Restaurant >CINEMATIC SPREAD
It used to be a familiar plot: While catching a film at Enzian, a moviegoer opens the menu, scoffs at the offerings, pines for something more substantial, orders anyway, eats and then awkwardly pays the bill just as the movie's clincher flashes onscreen. I've been there and done that, many times. But over the past year, things have changed in the kitchen at Enzian, and with the annual Florida Film Festival about to start, it's time to take stock of the improvements.
It's been more than a year since head chef Josh Oakley was hired, and a quick peek into his kitchen these days shows cooks in crisp whites working the line rather than helpers in Metallica T-shirts working the microwave. Actually, Oakley rid the kitchen of a microwave altogether. His new menu is fresher and has more panache, but it is also more efficient. There's no pesky check to settle at the film's climax, thanks to a new computerized system that sends orders straight to the kitchen, cutting back on the distraction of servers running around at the beginning of the movie, but also cutting down on wait time. On a recent visit, a little more than halfway through The Merchant of Venice, we had ordered, eaten a full meal and settled the check. Aside from our server checking in on us, we were free to watch the end of the movie, full and satisfied.

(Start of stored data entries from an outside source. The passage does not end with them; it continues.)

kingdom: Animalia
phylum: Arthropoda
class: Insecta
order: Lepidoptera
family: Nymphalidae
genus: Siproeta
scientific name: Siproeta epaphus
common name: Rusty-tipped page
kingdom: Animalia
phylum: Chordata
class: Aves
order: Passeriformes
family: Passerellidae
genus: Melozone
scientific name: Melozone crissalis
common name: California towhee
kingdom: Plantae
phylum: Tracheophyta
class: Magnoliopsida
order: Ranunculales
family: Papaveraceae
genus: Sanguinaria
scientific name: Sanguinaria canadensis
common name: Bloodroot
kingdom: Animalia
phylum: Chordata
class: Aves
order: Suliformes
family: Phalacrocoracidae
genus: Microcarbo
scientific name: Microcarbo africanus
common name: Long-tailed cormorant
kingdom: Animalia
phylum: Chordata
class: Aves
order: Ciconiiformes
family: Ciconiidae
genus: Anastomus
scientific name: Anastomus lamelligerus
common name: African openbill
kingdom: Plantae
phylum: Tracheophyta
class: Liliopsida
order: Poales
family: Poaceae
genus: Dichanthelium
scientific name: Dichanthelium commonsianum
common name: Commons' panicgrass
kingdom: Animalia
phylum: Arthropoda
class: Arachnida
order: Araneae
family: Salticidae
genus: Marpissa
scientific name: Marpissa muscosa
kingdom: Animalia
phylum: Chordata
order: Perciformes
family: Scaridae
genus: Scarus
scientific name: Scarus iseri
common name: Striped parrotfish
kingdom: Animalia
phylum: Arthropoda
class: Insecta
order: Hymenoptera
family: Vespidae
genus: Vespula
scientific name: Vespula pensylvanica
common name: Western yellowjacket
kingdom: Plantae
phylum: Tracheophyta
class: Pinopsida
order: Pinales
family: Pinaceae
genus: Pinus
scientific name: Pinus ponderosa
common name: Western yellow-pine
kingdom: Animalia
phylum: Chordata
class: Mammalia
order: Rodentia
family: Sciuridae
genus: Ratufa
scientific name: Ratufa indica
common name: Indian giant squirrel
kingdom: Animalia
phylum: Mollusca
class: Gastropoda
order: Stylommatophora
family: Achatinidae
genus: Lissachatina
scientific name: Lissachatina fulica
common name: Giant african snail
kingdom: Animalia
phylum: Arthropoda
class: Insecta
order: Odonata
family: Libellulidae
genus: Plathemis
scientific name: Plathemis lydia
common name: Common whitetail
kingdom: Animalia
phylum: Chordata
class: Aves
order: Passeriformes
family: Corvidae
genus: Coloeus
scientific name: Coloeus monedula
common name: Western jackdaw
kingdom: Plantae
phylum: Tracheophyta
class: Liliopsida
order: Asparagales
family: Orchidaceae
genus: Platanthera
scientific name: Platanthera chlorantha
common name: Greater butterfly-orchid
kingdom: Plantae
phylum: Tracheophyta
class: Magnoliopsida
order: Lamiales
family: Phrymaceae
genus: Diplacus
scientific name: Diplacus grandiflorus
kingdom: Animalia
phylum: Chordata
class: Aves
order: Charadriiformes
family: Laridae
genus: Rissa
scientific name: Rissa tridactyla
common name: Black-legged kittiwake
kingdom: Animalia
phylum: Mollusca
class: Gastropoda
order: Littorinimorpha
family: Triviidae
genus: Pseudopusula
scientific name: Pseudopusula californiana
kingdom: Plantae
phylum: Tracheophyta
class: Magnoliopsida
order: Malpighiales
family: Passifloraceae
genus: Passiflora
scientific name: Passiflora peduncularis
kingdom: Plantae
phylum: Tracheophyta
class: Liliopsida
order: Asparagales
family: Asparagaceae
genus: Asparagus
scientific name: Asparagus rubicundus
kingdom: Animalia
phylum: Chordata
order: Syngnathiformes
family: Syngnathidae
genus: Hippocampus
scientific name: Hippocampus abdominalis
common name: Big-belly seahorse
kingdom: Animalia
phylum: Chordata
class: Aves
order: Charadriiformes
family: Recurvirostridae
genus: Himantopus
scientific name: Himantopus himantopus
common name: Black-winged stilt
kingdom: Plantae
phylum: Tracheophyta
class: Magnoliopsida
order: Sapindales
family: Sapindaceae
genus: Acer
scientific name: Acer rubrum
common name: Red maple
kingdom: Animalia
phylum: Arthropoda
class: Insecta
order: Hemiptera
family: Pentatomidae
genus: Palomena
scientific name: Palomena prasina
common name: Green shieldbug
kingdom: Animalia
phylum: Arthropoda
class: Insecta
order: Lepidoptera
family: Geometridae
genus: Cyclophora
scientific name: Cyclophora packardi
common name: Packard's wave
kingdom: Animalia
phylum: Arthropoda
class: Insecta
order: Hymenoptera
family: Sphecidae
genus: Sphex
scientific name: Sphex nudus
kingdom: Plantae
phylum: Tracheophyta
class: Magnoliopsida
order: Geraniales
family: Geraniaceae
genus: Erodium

Outside the kitchen, the Enzian is about halfway through a much-needed renovation of the quirky combo dining/screening room, well-worn with its beige walls and '80s artwork. They've started changing out the old tables and chairs, but are only doing one quadrant at a time, so part of the room still dates from the time when smokers huddled around green tables eating chicken wings and watching Pink Flamingos. The newer part is brighter and more stylish, with aqua carpet, sleek chairs and contemporary tables that look kind of like a child gone crazy with crayons. Are the new chairs as comfortable as the old? My verdict: maybe slightly less comfy. But there are cozy new couches down in front if you just want to lounge.
Some of the new menu items look familiar: spinach or black bean quesadillas ($6.50), cheese steak ($9.50), black jack burger ($9.50). But there are new items, too: turkey Cobb sandwich on brioche ($9.50), pesto penne ($8.50) and ginger barbecue chicken ($8.75), which turned out to be wonderfully infused with fresh ginger's woody pungency.
Almost half of the menu items are now vegetarian/vegan options, including a tofu version of the ginger barbecue sandwich ($7.75) and the Enzian herbivore ($8.50), a veggie burger they whip up from scratch daily. I enjoyed my portobello sandwich ($9.25) with provolone and balsamic onions on rosemary focaccia.
Dessert selections, made by Bruno's Gourmet Kitchen, are showstoppers. A wedge ($6.50) of peanut butter wafer with chocolate mousse, all coated with hard chocolate ganache, was a perfect concoction of delicate crunch and airy chocolate. The chocolate mousse cake ($5.50) was not very fresh, but the ruby cake ($7.50), an amaretto cake with white chocolate and raspberry, made up for it.
More changes are coming. There's a new sandwich press, so panini are on the way. And flatbreads, such as smoked salmon and goat cheese, will replace the unexciting 12-inch pizza. Oakley is also overhauling the pasta items, adding dishes like shrimp and lobster tortelloni in garlic cream sauce with red pepper pesto.
No movie experience is complete without popcorn ($4.75 large), and Enzian pops the best. I can always count on fluffy white kernels drenched in real butter no flavored motor oil here. Look for Oakley's specials during the Florida Film Festival, which will wisely include lots of tapas and finger foods. He's also offering more treats for the morning crowd, so come hungry no matter the time of day.